Fragmento seleccionado
§ §
John Plant es un hombre de 46 años que desde hace 23 padece de diabetes tipo 1. Se inyecta insulina cuatro veces por día y se mide el nivel de glucosa en la sangre varias veces diariamente. Además, sigue una dieta cuidadosa.
Antes de desarrollar la diabetes era una persona muy activa, participaba en deportes fuertes y practicaba senderismo y alpinismo. En esa época el médico le indicó que tenía que abandonar muchas de las actividades más extenuantes, porque nunca iba a saber su nivel de glucosa y esta podría descender rápidamente durante los ejercicios intensos. John desoyó el consejo y continuó con su activo estilo de vida. Se dio cuenta de que podía sentirse bien con una dosis mucho menor de insulina que la que su médico le había indicado, y solamente en contadas ocasiones sufrió de hipoglucemia. Desde entonces practica estas actividades sin limitación alguna. Su nivel de glucosa se mantiene generalmente entre 75 y 140. Su última prueba de hemoglobina A1c dio ligeramente elevada: 5,7 (vea el Capítulo 7). En un examen reciente de la vista, no mostró retinopatía diabética (vea el Capítulo 5). John no tiene una cantidad significativa de microalbuminuria en la orina, y no presenta sensación de hormigueo en los pies (vea el Capítulo 5).
§ §
Entradas del conjunto de datos:
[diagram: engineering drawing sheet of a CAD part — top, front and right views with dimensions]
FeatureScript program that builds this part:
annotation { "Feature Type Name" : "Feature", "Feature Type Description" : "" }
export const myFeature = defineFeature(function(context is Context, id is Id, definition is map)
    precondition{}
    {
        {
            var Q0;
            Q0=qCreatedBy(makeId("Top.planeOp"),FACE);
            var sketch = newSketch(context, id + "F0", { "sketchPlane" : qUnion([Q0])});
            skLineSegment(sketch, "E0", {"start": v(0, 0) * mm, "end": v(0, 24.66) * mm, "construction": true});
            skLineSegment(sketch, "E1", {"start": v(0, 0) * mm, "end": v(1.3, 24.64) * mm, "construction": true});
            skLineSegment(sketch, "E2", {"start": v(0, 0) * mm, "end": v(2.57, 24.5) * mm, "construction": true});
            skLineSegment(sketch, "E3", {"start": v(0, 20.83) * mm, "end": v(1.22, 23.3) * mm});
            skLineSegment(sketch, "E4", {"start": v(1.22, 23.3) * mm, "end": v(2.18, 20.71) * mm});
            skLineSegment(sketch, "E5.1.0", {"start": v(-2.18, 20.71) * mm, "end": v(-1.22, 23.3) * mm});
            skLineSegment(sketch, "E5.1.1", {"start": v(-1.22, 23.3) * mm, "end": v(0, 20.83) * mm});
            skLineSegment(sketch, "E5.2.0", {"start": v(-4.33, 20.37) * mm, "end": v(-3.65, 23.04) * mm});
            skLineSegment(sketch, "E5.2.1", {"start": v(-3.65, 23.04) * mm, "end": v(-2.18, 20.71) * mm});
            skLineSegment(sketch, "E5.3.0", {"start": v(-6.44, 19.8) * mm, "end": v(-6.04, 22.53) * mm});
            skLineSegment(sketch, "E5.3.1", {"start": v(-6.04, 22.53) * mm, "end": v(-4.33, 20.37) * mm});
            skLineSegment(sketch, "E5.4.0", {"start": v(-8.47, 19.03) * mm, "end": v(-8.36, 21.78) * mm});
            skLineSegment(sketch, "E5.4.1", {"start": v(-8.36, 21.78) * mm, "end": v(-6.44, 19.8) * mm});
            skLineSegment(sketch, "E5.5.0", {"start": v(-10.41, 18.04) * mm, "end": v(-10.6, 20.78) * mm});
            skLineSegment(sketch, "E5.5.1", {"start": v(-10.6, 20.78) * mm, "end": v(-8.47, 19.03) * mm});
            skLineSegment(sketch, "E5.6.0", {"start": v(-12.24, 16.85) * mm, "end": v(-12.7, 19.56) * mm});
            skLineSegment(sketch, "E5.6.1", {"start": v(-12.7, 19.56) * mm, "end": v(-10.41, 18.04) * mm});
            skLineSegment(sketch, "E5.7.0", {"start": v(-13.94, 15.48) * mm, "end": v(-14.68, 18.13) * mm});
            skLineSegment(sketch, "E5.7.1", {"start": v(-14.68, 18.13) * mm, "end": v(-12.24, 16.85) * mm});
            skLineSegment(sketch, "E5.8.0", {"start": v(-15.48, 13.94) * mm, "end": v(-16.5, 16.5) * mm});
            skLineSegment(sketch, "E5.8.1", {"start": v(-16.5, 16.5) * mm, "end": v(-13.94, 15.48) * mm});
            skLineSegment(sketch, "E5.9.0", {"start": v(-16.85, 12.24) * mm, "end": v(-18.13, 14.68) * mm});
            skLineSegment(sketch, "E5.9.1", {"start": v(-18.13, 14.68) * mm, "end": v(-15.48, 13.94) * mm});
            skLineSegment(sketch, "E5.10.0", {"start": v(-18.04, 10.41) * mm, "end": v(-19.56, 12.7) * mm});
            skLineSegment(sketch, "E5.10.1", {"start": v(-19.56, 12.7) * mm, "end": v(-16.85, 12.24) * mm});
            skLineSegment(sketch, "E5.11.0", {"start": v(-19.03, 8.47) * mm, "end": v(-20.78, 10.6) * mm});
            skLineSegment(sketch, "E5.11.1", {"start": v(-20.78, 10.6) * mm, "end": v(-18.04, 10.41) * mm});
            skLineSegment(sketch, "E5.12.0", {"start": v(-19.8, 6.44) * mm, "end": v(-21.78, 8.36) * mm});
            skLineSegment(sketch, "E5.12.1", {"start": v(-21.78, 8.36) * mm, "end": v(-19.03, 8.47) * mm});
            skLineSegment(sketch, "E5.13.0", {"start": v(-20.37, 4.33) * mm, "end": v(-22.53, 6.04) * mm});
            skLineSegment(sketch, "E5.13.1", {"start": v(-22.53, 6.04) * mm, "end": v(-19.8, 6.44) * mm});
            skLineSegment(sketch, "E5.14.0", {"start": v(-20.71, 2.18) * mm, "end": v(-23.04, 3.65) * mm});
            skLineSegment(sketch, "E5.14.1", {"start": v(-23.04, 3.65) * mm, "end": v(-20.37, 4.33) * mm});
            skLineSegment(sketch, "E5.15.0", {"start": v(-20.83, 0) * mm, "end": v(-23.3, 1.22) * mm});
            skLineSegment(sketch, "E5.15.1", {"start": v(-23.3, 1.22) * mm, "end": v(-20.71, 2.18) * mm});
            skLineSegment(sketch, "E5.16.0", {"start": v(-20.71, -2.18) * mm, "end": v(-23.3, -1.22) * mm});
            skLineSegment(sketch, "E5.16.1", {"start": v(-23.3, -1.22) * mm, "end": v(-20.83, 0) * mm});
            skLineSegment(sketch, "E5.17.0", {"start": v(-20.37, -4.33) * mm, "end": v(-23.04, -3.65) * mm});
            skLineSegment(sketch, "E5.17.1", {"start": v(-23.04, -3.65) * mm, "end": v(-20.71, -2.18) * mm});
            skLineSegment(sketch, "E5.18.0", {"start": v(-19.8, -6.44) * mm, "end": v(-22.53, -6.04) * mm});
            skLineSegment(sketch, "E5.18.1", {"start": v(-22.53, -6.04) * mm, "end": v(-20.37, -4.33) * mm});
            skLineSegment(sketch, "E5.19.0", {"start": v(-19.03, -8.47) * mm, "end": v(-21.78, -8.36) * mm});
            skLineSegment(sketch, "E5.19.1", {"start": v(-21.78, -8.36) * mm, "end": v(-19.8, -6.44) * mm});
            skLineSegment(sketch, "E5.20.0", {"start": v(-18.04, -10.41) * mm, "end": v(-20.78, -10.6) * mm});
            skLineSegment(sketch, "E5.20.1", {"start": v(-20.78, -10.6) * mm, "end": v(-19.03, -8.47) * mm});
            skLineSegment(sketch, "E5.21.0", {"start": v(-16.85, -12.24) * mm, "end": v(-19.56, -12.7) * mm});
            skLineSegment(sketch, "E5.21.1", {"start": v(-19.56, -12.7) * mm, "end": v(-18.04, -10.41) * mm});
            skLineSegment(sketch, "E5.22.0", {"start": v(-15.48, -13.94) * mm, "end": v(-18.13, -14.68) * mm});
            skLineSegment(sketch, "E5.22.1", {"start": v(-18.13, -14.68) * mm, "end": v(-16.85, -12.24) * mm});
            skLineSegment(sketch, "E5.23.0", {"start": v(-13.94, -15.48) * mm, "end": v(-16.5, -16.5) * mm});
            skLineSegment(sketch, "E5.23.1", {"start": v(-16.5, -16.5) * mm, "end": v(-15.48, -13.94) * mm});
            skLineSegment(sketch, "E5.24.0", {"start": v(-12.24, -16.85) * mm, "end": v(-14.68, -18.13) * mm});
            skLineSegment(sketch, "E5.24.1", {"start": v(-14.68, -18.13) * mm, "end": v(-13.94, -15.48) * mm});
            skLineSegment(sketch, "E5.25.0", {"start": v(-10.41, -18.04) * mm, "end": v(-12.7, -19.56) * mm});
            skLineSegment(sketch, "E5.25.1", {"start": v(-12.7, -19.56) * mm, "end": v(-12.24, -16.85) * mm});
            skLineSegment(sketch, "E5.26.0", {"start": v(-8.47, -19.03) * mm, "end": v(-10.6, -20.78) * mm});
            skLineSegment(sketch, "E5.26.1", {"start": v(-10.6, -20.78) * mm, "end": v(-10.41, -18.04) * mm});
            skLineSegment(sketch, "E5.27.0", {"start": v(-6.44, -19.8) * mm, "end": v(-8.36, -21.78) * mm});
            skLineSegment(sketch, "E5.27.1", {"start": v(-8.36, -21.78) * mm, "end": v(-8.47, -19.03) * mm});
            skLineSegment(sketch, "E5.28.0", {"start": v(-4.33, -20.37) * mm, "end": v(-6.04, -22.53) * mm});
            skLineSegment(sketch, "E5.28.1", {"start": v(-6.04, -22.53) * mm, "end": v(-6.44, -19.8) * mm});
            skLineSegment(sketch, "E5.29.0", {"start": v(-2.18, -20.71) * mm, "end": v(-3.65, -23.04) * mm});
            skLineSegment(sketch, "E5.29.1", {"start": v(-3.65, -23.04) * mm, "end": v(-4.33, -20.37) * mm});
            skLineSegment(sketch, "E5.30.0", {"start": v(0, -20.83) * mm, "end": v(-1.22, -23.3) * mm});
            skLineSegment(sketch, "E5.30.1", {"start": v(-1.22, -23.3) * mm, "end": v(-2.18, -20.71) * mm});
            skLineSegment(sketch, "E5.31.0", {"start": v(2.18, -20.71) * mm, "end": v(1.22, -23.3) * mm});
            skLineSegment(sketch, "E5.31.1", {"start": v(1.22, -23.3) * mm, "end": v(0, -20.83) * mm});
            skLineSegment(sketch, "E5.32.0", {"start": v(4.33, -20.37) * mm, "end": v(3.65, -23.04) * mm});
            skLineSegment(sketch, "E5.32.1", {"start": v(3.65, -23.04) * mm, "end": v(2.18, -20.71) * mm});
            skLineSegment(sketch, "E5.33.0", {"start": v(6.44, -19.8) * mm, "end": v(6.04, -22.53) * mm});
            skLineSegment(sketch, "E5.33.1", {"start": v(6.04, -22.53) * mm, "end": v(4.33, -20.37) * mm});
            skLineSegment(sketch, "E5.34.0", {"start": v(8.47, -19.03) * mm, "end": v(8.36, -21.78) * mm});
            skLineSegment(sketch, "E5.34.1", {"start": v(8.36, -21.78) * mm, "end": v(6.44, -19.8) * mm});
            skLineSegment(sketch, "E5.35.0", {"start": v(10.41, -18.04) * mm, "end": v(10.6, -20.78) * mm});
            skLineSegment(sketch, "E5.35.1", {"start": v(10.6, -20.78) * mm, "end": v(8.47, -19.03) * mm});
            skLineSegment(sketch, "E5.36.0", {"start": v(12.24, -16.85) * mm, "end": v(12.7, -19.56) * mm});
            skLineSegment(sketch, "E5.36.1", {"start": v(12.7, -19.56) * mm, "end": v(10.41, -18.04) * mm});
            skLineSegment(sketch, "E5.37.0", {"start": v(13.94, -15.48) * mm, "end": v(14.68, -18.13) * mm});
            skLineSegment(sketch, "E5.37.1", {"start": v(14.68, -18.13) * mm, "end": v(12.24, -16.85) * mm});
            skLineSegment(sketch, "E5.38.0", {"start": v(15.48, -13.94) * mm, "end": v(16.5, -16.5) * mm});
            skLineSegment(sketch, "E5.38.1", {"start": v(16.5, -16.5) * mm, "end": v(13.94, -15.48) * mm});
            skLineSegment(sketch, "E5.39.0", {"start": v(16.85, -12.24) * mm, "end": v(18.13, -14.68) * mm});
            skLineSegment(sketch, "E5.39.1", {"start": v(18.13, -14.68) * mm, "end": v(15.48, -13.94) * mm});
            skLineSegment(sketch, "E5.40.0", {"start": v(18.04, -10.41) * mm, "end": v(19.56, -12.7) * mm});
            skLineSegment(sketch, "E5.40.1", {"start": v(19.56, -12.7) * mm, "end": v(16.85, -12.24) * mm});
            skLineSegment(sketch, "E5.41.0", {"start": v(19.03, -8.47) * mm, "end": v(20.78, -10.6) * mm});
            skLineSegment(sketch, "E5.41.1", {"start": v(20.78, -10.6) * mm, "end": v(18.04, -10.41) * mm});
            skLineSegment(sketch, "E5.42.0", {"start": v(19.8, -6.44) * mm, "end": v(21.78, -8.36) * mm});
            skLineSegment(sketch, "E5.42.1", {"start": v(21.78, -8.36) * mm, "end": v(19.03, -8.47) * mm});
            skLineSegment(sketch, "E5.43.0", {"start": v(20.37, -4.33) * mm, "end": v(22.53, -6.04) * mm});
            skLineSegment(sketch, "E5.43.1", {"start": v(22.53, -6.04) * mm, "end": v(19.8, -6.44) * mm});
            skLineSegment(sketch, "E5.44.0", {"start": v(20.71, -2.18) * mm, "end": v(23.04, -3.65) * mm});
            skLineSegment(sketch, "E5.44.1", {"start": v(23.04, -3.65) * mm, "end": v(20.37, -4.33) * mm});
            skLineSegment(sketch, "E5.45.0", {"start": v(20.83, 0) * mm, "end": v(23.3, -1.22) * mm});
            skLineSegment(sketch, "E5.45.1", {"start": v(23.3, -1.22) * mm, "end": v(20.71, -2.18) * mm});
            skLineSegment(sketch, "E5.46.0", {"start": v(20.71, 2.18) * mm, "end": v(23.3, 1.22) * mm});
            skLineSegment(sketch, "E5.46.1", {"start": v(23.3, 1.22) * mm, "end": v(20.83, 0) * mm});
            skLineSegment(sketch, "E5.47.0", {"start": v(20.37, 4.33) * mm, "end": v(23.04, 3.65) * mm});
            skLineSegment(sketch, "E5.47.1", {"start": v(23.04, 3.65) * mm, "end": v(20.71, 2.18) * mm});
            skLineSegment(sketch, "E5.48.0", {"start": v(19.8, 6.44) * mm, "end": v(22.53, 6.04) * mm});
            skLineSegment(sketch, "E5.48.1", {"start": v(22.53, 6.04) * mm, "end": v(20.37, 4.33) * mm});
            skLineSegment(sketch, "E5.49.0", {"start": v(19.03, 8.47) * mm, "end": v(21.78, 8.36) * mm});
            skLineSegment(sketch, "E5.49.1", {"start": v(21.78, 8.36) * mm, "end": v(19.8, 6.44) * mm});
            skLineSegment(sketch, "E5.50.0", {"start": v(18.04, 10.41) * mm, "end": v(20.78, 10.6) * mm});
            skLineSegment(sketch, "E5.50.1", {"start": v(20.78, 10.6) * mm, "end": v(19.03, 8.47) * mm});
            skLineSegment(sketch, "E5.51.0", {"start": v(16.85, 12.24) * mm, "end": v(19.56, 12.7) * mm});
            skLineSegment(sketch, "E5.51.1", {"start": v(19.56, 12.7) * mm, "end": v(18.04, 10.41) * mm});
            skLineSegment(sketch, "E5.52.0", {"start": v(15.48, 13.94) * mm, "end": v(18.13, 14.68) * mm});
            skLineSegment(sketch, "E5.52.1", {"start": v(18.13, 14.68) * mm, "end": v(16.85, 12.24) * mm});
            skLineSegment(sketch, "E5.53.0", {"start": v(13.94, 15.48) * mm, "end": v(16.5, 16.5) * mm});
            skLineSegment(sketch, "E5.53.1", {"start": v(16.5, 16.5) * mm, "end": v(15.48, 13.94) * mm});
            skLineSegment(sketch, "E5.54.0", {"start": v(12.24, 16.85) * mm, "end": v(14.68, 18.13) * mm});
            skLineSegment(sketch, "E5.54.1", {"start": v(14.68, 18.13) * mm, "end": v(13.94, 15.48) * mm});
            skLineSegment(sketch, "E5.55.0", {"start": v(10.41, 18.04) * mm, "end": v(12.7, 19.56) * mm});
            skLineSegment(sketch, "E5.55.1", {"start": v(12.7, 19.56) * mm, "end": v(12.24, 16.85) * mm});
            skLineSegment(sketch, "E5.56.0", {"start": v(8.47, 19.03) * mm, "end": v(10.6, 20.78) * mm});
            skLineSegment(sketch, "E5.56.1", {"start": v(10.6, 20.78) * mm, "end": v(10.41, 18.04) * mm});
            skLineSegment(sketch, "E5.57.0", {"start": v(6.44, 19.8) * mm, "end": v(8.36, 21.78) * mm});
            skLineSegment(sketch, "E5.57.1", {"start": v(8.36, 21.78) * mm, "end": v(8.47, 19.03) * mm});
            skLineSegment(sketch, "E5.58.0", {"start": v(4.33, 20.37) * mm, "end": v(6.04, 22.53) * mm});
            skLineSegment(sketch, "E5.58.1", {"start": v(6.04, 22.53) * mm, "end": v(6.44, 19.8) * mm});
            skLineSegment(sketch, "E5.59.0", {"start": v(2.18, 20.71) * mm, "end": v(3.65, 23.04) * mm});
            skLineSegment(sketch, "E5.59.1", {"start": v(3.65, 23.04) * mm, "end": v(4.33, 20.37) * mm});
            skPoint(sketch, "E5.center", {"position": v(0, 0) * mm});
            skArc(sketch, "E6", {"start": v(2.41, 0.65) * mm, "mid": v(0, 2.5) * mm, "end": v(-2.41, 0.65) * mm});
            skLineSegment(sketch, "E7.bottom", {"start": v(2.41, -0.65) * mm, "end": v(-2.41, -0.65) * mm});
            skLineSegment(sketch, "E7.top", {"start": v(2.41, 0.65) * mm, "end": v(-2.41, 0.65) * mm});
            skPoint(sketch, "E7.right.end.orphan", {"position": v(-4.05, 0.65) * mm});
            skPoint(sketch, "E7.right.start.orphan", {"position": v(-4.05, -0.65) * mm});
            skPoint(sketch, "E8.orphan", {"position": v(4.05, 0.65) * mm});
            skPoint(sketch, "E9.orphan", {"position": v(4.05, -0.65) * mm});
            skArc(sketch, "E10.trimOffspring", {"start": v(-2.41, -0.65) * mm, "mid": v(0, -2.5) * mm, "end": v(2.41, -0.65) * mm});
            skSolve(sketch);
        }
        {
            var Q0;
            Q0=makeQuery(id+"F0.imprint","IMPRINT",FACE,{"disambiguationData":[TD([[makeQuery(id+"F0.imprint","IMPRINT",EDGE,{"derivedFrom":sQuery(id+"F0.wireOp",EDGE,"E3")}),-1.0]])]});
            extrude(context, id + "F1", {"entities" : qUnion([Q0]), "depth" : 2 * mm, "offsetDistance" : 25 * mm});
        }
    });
§ §
Escribe la continuación del texto sobre la diabetes de John Plant a partir de su última oración. Los registros proceden de otra fuente.

Resultado de la tarea
¿Es un hombre de suerte? Claro que sí. Pero como en la mayoría de los casos de «buena suerte», la suya se basa en que se dio cuenta de que nuestro organismo está conformado por cuerpo y mente. Si los seres humanos hubiésemos sido creados para pasar nuestras vidas comiendo papitas fritas frente al televisor, ¿para qué nos dieron los músculos?
Cada vez que un paciente diabético nuevo entra a mi oficina, le entrego un frasco con 50 pastillas. Le indico que no se las tome, sino que las tire al suelo tres veces al día y las recoja una por una. El estado físico de una persona se puede juzgar por lo que acostumbra a hacer de dos en dos: tomar pastillas o subir escaleras.